1. Field of the Invention
The invention is concerned with the manufacture of metal strip material.
2. Description of the Prior Art
Articles such as springs, diaphragms, bellows, clips, electrical contacts, and small structural parts are typically manufactured by stamping from rolled strip material made from a cast ingot. Among desirable mechanical properties of such material are high yield strength and high ductility; other desirable properties are corrosion resistance, high electrical conductivity, and ease of soldering.
Among alloys suitable for applications such as those mentioned above are phosphor-bronze and beryllium-copper alloys as discussed, respectively, in G. R. Gohn et al, "The Mechanical Properties of Wrought Phosphor Bronze Alloys", American Society for Testing Materials, 1956 and G. R. Gohn et al, "The Mechanical Properties of Copper-Beryllium Alloy Strip", American Society for Testing and Materials, 1964. Up until recently, copper-nickel-tin alloys were not considered to be viable substitutes for phosphor bronze or copper-beryllium alloys due largely to inadequate formability of available copper-nickel-tin alloys. Investigations into the properties of such copper-nickel-tin alloys are described, e.g., in E. M. Wise et al, "Strength and Aging Characteristics of the Nickel Bronzes", Metal Technology, No. 523, January 1964, pages 218-244; E. Fetz, "Uber Aushartbare Bronzen Auf Kupfer-Nickel-Zinn-Basis", Zeitschrift fur Metallkunde 28, 1936, pages 350-353; and A. M. Patton, "The Effect of Section Thickness on the Mechanical Properties of a Cast Age-Hardenable Copper-Nickel-Tin Alloy", The British Foundryman, April 1962, pages 129-135, and exemplary metallurgical processing of such alloys is disclosed in U.S. Pat. No. 1,816,509, "Method of Treatment of Nonferrous Alloys", E. M. Wise, July 28, 1931.

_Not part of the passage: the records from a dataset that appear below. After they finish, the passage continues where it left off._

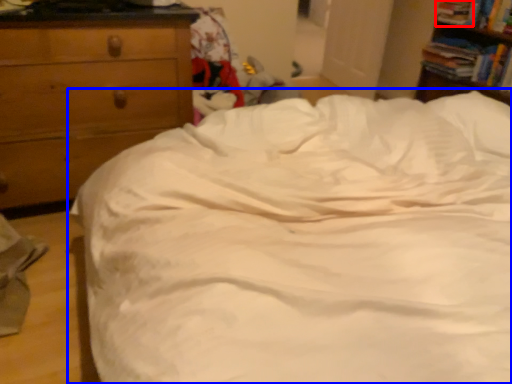
Question: Which object is further to the camera taking this photo, book (highlighted by a red box) or bed (highlighted by a blue box)?

Choices:
 (A) book
 (B) bed

Answer: (A)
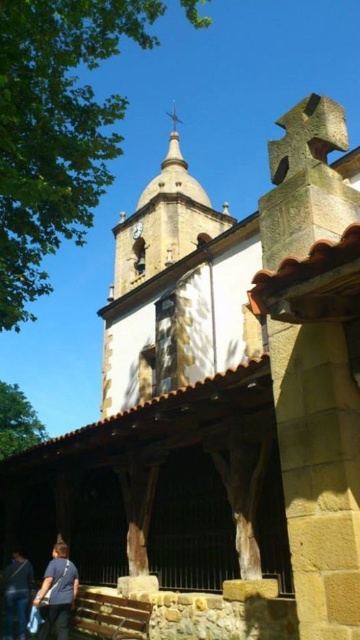
Question: Does blue cotton shirt at lower left appear on the left side of blue denim jeans at lower left?

Choices:
 (A) no
 (B) yes

Answer: (A)

Question: Which point is closer to the camera taking this photo?

Choices:
 (A) (3, 586)
 (B) (172, 234)

Answer: (A)

Question: Which point appears closest to the camera in this image?

Choices:
 (A) tap(138, 241)
 (B) tap(132, 230)
 (C) tap(46, 627)

Answer: (C)

Question: Does blue denim jeans at lower left appear under white glossy clock at upper center?

Choices:
 (A) no
 (B) yes

Answer: (B)

Question: Estimate the real-world distances between objects in this image. Which object is closer to the white glossy clock at upper center?

Choices:
 (A) smooth beige steeple at upper center
 (B) blue cotton shirt at lower left
 (C) blue denim jeans at lower left

Answer: (A)

Question: Does blue cotton shirt at lower left have a larger size compared to blue denim jeans at lower left?

Choices:
 (A) yes
 (B) no

Answer: (A)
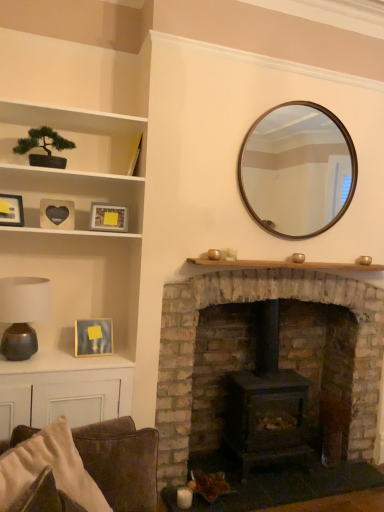
Question: Is green matte bonsai tree at upper left, which ranks as the 1th shelf in top-to-bottom order, thinner than matte brown table at lower left?

Choices:
 (A) no
 (B) yes

Answer: (A)

Question: Is green matte bonsai tree at upper left, the second shelf when ordered from bottom to top, located outside matte brown table at lower left?

Choices:
 (A) no
 (B) yes

Answer: (B)

Question: Is the surface of green matte bonsai tree at upper left, the second shelf when ordered from bottom to top, in direct contact with matte brown table at lower left?

Choices:
 (A) no
 (B) yes

Answer: (A)

Question: Could you tell me if green matte bonsai tree at upper left, positioned as the first shelf in left-to-right order, is turned towards matte brown table at lower left?

Choices:
 (A) no
 (B) yes

Answer: (A)

Question: Is matte brown table at lower left at the back of green matte bonsai tree at upper left, which ranks as the 1th shelf in top-to-bottom order?

Choices:
 (A) no
 (B) yes

Answer: (A)

Question: Does green matte bonsai tree at upper left, the second shelf when ordered from bottom to top, come in front of matte brown table at lower left?

Choices:
 (A) yes
 (B) no

Answer: (A)

Question: From a real-world perspective, is green matte bonsai tree at upper left, the second shelf positioned from the right, under white cotton pillow at lower left?

Choices:
 (A) no
 (B) yes

Answer: (A)

Question: Is green matte bonsai tree at upper left, positioned as the first shelf in left-to-right order, at the left side of white cotton pillow at lower left?

Choices:
 (A) yes
 (B) no

Answer: (A)

Question: Is green matte bonsai tree at upper left, positioned as the first shelf in left-to-right order, bigger than white cotton pillow at lower left?

Choices:
 (A) yes
 (B) no

Answer: (A)

Question: From the image's perspective, would you say green matte bonsai tree at upper left, which ranks as the 1th shelf in top-to-bottom order, is positioned over white cotton pillow at lower left?

Choices:
 (A) no
 (B) yes

Answer: (B)

Question: Does green matte bonsai tree at upper left, the second shelf positioned from the right, turn towards white cotton pillow at lower left?

Choices:
 (A) no
 (B) yes

Answer: (A)

Question: Is the position of green matte bonsai tree at upper left, the second shelf when ordered from bottom to top, less distant than that of white cotton pillow at lower left?

Choices:
 (A) no
 (B) yes

Answer: (A)

Question: Is green matte bonsai tree at upper left, the second shelf positioned from the right, inside brick fireplace at center?

Choices:
 (A) yes
 (B) no

Answer: (B)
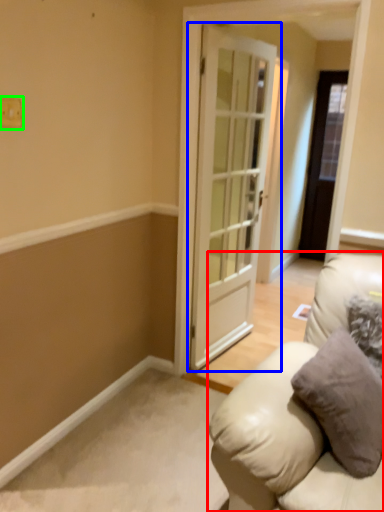
Question: Which object is positioned closest to studio couch (highlighted by a red box)? Select from door (highlighted by a blue box) and light switch (highlighted by a green box).

Choices:
 (A) door
 (B) light switch

Answer: (A)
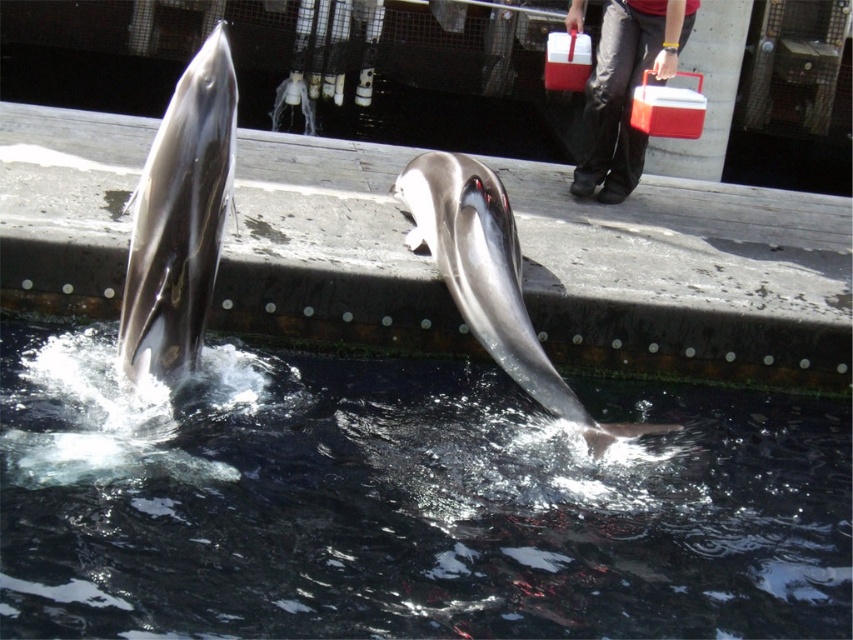
Who is more forward, (492, 193) or (631, 51)?

Point (492, 193) is more forward.

What are the coordinates of `shiny silver dolphin at center` in the screenshot? It's located at (491, 278).

Can you confirm if clear water at center is positioned to the right of shiny silver dolphin at center?

In fact, clear water at center is to the left of shiny silver dolphin at center.

Does clear water at center lie behind shiny silver dolphin at center?

No, it is not.

Identify the location of clear water at center. The width and height of the screenshot is (853, 640). (403, 502).

Is clear water at center shorter than shiny gray dolphin at upper left?

Indeed, clear water at center has a lesser height compared to shiny gray dolphin at upper left.

Is point (764, 525) farther from camera compared to point (222, 168)?

Yes, it is.

Where is `clear water at center`? The height and width of the screenshot is (640, 853). clear water at center is located at coordinates (403, 502).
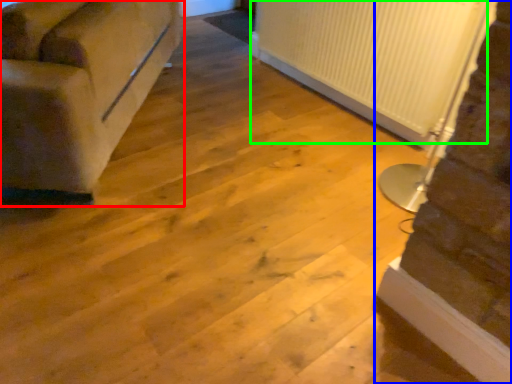
Question: Considering the real-world distances, which object is farthest from studio couch (highlighted by a red box)? stairwell (highlighted by a blue box) or radiator (highlighted by a green box)?

Choices:
 (A) stairwell
 (B) radiator

Answer: (A)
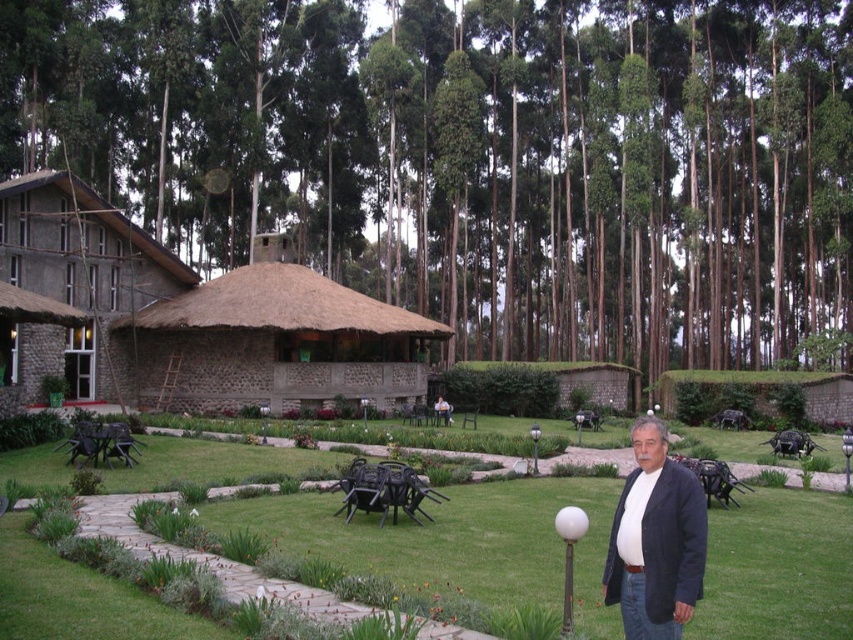
Does green grass at center have a lesser width compared to stucco thatched hut at upper left?

In fact, green grass at center might be wider than stucco thatched hut at upper left.

Is green grass at center bigger than stucco thatched hut at upper left?

Actually, green grass at center might be smaller than stucco thatched hut at upper left.

Between point (264, 518) and point (135, 269), which one is positioned in front?

Point (264, 518) is more forward.

Where is `green grass at center`? green grass at center is located at coordinates (453, 540).

Which of these two, brown thatch roof at upper center or stucco thatched hut at upper left, stands shorter?

stucco thatched hut at upper left is shorter.

Based on the photo, which is below, brown thatch roof at upper center or stucco thatched hut at upper left?

stucco thatched hut at upper left

Is point (416, 284) closer to camera compared to point (154, 240)?

No.

Where is `brown thatch roof at upper center`? This screenshot has height=640, width=853. brown thatch roof at upper center is located at coordinates (477, 156).

Between brown thatch roof at upper center and green grass at center, which one is positioned higher?

Positioned higher is brown thatch roof at upper center.

Can you confirm if brown thatch roof at upper center is positioned to the left of green grass at center?

Incorrect, brown thatch roof at upper center is not on the left side of green grass at center.

Where is `brown thatch roof at upper center`? The height and width of the screenshot is (640, 853). brown thatch roof at upper center is located at coordinates (477, 156).

At what (x,y) coordinates should I click in order to perform the action: click on brown thatch roof at upper center. Please return your answer as a coordinate pair (x, y). Looking at the image, I should click on (477, 156).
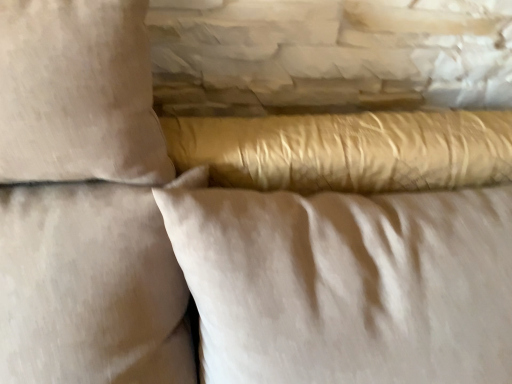
Locate an element on the screen. The height and width of the screenshot is (384, 512). beige fabric pillow at upper left, marked as the first pillow in a left-to-right arrangement is located at coordinates (90, 288).

Can we say satin gold pillow at center, the first pillow in the right-to-left sequence, lies outside beige cotton pillow at upper left, acting as the second pillow starting from the left?

Indeed, satin gold pillow at center, the first pillow in the right-to-left sequence, is completely outside beige cotton pillow at upper left, acting as the second pillow starting from the left.

Which is in front, satin gold pillow at center, which ranks as the 3th pillow in left-to-right order, or beige cotton pillow at upper left, acting as the second pillow starting from the left?

beige cotton pillow at upper left, acting as the second pillow starting from the left, is in front.

Which object is wider, satin gold pillow at center, which ranks as the 3th pillow in left-to-right order, or beige cotton pillow at upper left, marked as the second pillow in a right-to-left arrangement?

satin gold pillow at center, which ranks as the 3th pillow in left-to-right order, is wider.

From the image's perspective, which object appears higher, satin gold pillow at center, which ranks as the 3th pillow in left-to-right order, or beige cotton pillow at upper left, marked as the second pillow in a right-to-left arrangement?

From the image's view, beige cotton pillow at upper left, marked as the second pillow in a right-to-left arrangement, is above.

Is beige fabric pillow at upper left, marked as the first pillow in a left-to-right arrangement, directly adjacent to satin gold pillow at center, the first pillow in the right-to-left sequence?

beige fabric pillow at upper left, marked as the first pillow in a left-to-right arrangement, and satin gold pillow at center, the first pillow in the right-to-left sequence, are not in contact.

Is beige fabric pillow at upper left, marked as the first pillow in a left-to-right arrangement, taller or shorter than satin gold pillow at center, the first pillow in the right-to-left sequence?

beige fabric pillow at upper left, marked as the first pillow in a left-to-right arrangement, is taller than satin gold pillow at center, the first pillow in the right-to-left sequence.

Between beige fabric pillow at upper left, which is counted as the 3th pillow, starting from the right, and satin gold pillow at center, the first pillow in the right-to-left sequence, which one has larger width?

satin gold pillow at center, the first pillow in the right-to-left sequence.

Is beige cotton pillow at upper left, acting as the second pillow starting from the left, oriented away from satin gold pillow at center, the first pillow in the right-to-left sequence?

No, beige cotton pillow at upper left, acting as the second pillow starting from the left,'s orientation is not away from satin gold pillow at center, the first pillow in the right-to-left sequence.

Looking at this image, is beige cotton pillow at upper left, acting as the second pillow starting from the left, positioned in front of satin gold pillow at center, the first pillow in the right-to-left sequence?

Yes.

Can you confirm if beige cotton pillow at upper left, marked as the second pillow in a right-to-left arrangement, is smaller than satin gold pillow at center, the first pillow in the right-to-left sequence?

Indeed, beige cotton pillow at upper left, marked as the second pillow in a right-to-left arrangement, has a smaller size compared to satin gold pillow at center, the first pillow in the right-to-left sequence.

Is satin gold pillow at center, the first pillow in the right-to-left sequence, completely or partially outside of beige fabric pillow at upper left, which is counted as the 3th pillow, starting from the right?

Absolutely, satin gold pillow at center, the first pillow in the right-to-left sequence, is external to beige fabric pillow at upper left, which is counted as the 3th pillow, starting from the right.

From the image's perspective, is satin gold pillow at center, which ranks as the 3th pillow in left-to-right order, located above beige fabric pillow at upper left, marked as the first pillow in a left-to-right arrangement?

Incorrect, from the image's perspective, satin gold pillow at center, which ranks as the 3th pillow in left-to-right order, is lower than beige fabric pillow at upper left, marked as the first pillow in a left-to-right arrangement.

Between satin gold pillow at center, which ranks as the 3th pillow in left-to-right order, and beige fabric pillow at upper left, marked as the first pillow in a left-to-right arrangement, which one has less height?

With less height is satin gold pillow at center, which ranks as the 3th pillow in left-to-right order.

Looking at this image, is beige cotton pillow at upper left, marked as the second pillow in a right-to-left arrangement, inside the boundaries of beige fabric pillow at upper left, marked as the first pillow in a left-to-right arrangement, or outside?

beige cotton pillow at upper left, marked as the second pillow in a right-to-left arrangement, is not inside beige fabric pillow at upper left, marked as the first pillow in a left-to-right arrangement, it's outside.

Would you say beige cotton pillow at upper left, marked as the second pillow in a right-to-left arrangement, is a long distance from beige fabric pillow at upper left, which is counted as the 3th pillow, starting from the right?

No, beige cotton pillow at upper left, marked as the second pillow in a right-to-left arrangement, is in close proximity to beige fabric pillow at upper left, which is counted as the 3th pillow, starting from the right.

How many degrees apart are the facing directions of beige cotton pillow at upper left, marked as the second pillow in a right-to-left arrangement, and beige fabric pillow at upper left, marked as the first pillow in a left-to-right arrangement?

The facing directions of beige cotton pillow at upper left, marked as the second pillow in a right-to-left arrangement, and beige fabric pillow at upper left, marked as the first pillow in a left-to-right arrangement, are 0.0019 degrees apart.

Which is more to the left, beige cotton pillow at upper left, acting as the second pillow starting from the left, or beige fabric pillow at upper left, marked as the first pillow in a left-to-right arrangement?

beige fabric pillow at upper left, marked as the first pillow in a left-to-right arrangement, is more to the left.

Is beige fabric pillow at upper left, marked as the first pillow in a left-to-right arrangement, at the right side of beige cotton pillow at upper left, acting as the second pillow starting from the left?

No.

From a real-world perspective, is beige fabric pillow at upper left, which is counted as the 3th pillow, starting from the right, over beige cotton pillow at upper left, acting as the second pillow starting from the left?

No, from a real-world perspective, beige fabric pillow at upper left, which is counted as the 3th pillow, starting from the right, is not above beige cotton pillow at upper left, acting as the second pillow starting from the left.

Can you tell me how much beige fabric pillow at upper left, which is counted as the 3th pillow, starting from the right, and beige cotton pillow at upper left, acting as the second pillow starting from the left, differ in facing direction?

There is a 0.0019-degree angle between the facing directions of beige fabric pillow at upper left, which is counted as the 3th pillow, starting from the right, and beige cotton pillow at upper left, acting as the second pillow starting from the left.

Is beige fabric pillow at upper left, which is counted as the 3th pillow, starting from the right, in contact with beige cotton pillow at upper left, marked as the second pillow in a right-to-left arrangement?

There is a gap between beige fabric pillow at upper left, which is counted as the 3th pillow, starting from the right, and beige cotton pillow at upper left, marked as the second pillow in a right-to-left arrangement.

Where is `the 2nd pillow above the satin gold pillow at center, which ranks as the 3th pillow in left-to-right order (from the image's perspective)`? the 2nd pillow above the satin gold pillow at center, which ranks as the 3th pillow in left-to-right order (from the image's perspective) is located at coordinates (78, 94).

Starting from the beige fabric pillow at upper left, marked as the first pillow in a left-to-right arrangement, which pillow is the 2nd one to the right? Please provide its 2D coordinates.

[(346, 283)]

Looking at the image, which one is located further to satin gold pillow at center, the first pillow in the right-to-left sequence, beige cotton pillow at upper left, acting as the second pillow starting from the left, or beige fabric pillow at upper left, marked as the first pillow in a left-to-right arrangement?

beige cotton pillow at upper left, acting as the second pillow starting from the left, is positioned further to the anchor satin gold pillow at center, the first pillow in the right-to-left sequence.

Looking at the image, which one is located closer to beige fabric pillow at upper left, marked as the first pillow in a left-to-right arrangement, satin gold pillow at center, which ranks as the 3th pillow in left-to-right order, or beige cotton pillow at upper left, acting as the second pillow starting from the left?

beige cotton pillow at upper left, acting as the second pillow starting from the left, is positioned closer to the anchor beige fabric pillow at upper left, marked as the first pillow in a left-to-right arrangement.

Based on their spatial positions, is satin gold pillow at center, the first pillow in the right-to-left sequence, or beige fabric pillow at upper left, which is counted as the 3th pillow, starting from the right, further from beige cotton pillow at upper left, acting as the second pillow starting from the left?

Based on the image, satin gold pillow at center, the first pillow in the right-to-left sequence, appears to be further to beige cotton pillow at upper left, acting as the second pillow starting from the left.

Looking at the image, which one is located closer to beige fabric pillow at upper left, marked as the first pillow in a left-to-right arrangement, beige cotton pillow at upper left, marked as the second pillow in a right-to-left arrangement, or satin gold pillow at center, the first pillow in the right-to-left sequence?

beige cotton pillow at upper left, marked as the second pillow in a right-to-left arrangement, is positioned closer to the anchor beige fabric pillow at upper left, marked as the first pillow in a left-to-right arrangement.

Looking at this image, estimate the real-world distances between objects in this image. Which object is closer to beige cotton pillow at upper left, acting as the second pillow starting from the left, beige fabric pillow at upper left, which is counted as the 3th pillow, starting from the right, or satin gold pillow at center, which ranks as the 3th pillow in left-to-right order?

Based on the image, beige fabric pillow at upper left, which is counted as the 3th pillow, starting from the right, appears to be nearer to beige cotton pillow at upper left, acting as the second pillow starting from the left.

Looking at this image, which object lies nearer to the anchor point satin gold pillow at center, which ranks as the 3th pillow in left-to-right order, beige fabric pillow at upper left, marked as the first pillow in a left-to-right arrangement, or beige cotton pillow at upper left, marked as the second pillow in a right-to-left arrangement?

The object closer to satin gold pillow at center, which ranks as the 3th pillow in left-to-right order, is beige fabric pillow at upper left, marked as the first pillow in a left-to-right arrangement.

The width and height of the screenshot is (512, 384). Find the location of `pillow that lies between beige cotton pillow at upper left, marked as the second pillow in a right-to-left arrangement, and satin gold pillow at center, which ranks as the 3th pillow in left-to-right order, from top to bottom`. pillow that lies between beige cotton pillow at upper left, marked as the second pillow in a right-to-left arrangement, and satin gold pillow at center, which ranks as the 3th pillow in left-to-right order, from top to bottom is located at coordinates (90, 288).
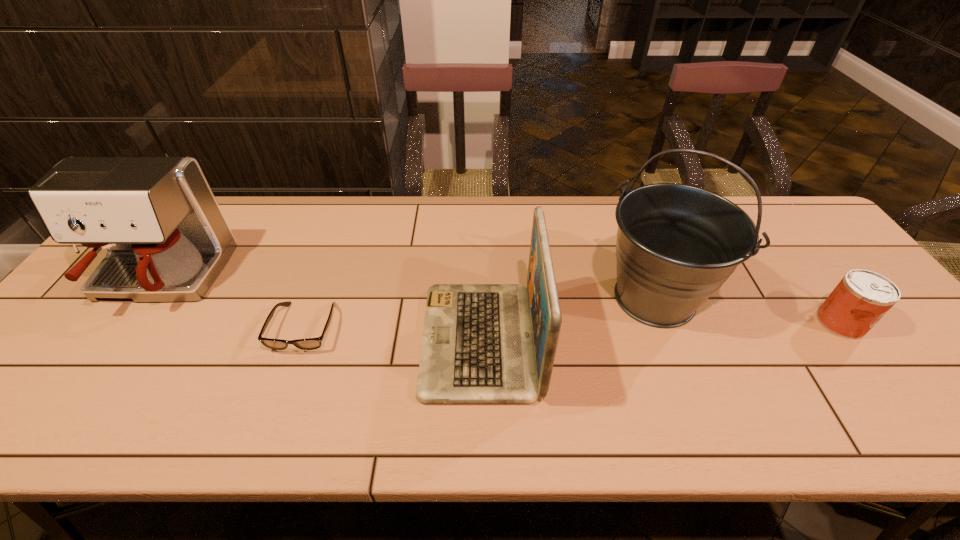
Where is `free spot located on the screen of the laptop computer`? free spot located on the screen of the laptop computer is located at coordinates (273, 340).

Find the location of `free point located 0.090m on the screen of the laptop computer`. free point located 0.090m on the screen of the laptop computer is located at coordinates (385, 340).

Image resolution: width=960 pixels, height=540 pixels. Find the location of `free location located on the screen of the laptop computer`. free location located on the screen of the laptop computer is located at coordinates (344, 340).

You are a GUI agent. You are given a task and a screenshot of the screen. Output one action in this format:
    pyautogui.click(x=<x>, y=<y>)
    Task: Click on the free location located on the front of the can
    
    Given the screenshot: What is the action you would take?
    pyautogui.click(x=901, y=404)

What are the coordinates of `free space located 0.050m on the lenses of the fourth object from right to left` in the screenshot? It's located at (288, 374).

Locate an element on the screen. The height and width of the screenshot is (540, 960). object located at the near edge is located at coordinates (482, 343).

You are a GUI agent. You are given a task and a screenshot of the screen. Output one action in this format:
    pyautogui.click(x=<x>, y=<y>)
    Task: Click on the object at the left edge
    The image size is (960, 540).
    Given the screenshot: What is the action you would take?
    pyautogui.click(x=167, y=239)

Locate an element on the screen. This screenshot has width=960, height=540. object that is at the right edge is located at coordinates (862, 297).

Where is `vacant space at the far edge of the desktop`? The height and width of the screenshot is (540, 960). vacant space at the far edge of the desktop is located at coordinates (268, 244).

You are a GUI agent. You are given a task and a screenshot of the screen. Output one action in this format:
    pyautogui.click(x=<x>, y=<y>)
    Task: Click on the vacant space at the near edge of the desktop
    
    Given the screenshot: What is the action you would take?
    pyautogui.click(x=396, y=433)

In contrast to the relatively brittle copper-nickel-tin alloys dealt with in the above-mentioned references, U.S. Pat. No. 3,937,638, "Method for Treating Copper-Nickel-Tin Alloy Compositions and Products Produced Therefrom", issued to J. T. Plewes on Feb. 10, 1976, and assigned to the assignee hereof, discloses alloys which are strong as well as ductile. Such combination of properties is achieved by thermomechanical processing involving cold working by an amount of at least 75% area reduction followed by aging at a temperature depending on alloy composition and amount of cold work. The composition of these alloys is characterized in that such alloys are in a single phase state at a temperature near the melting point of the alloy but in a two-phase state at room temperature. It is believed that the unusual combination of high strength and high ductility achieved is due to inhibition of second phase precipitation at the grain boundaries in favor of a so-called spinodal transformation, which characteristically leads to fine dispersement of the second phase throughout the first phase. More recently, it has been discovered that certain quaternary alloys also undergo such a spinodal transformation. These alloys are disclosed in copending application J. T. Plewes 4, Ser. No. 685,263, filed May 11, 1976, now U.S. Pat. No. 4,052,204, and are obtained by substituting substantial amounts of a fourth element for a corresponding amount of copper in the ternary alloys disclosed in U. S. Pat. No. 3,937,638.
Due to their high strength, high ductility, and low cost spinodal copper-nickel-tin alloys are of interest as potential substitutes for phosphor-bronze and copper-beryllium alloys in the manufacture of strip material. While the alloys disclosed in U.S. Pat. No. 3,937,638 and copending application, J. T. Plewes 4, Ser. No. 685,263, are suitable for the manufacture of strip material, use of the resulting strip is most advantageous in applications which do not require sharp bending of the rolled strip such as would cause creasing of the strip in a direction having a substantial component parallel to the rolling direction. Due to anisotropy, i.e., directionally nonuniform formability, attempts at imparting such creases to a rolled strip may result in breakage of the strip.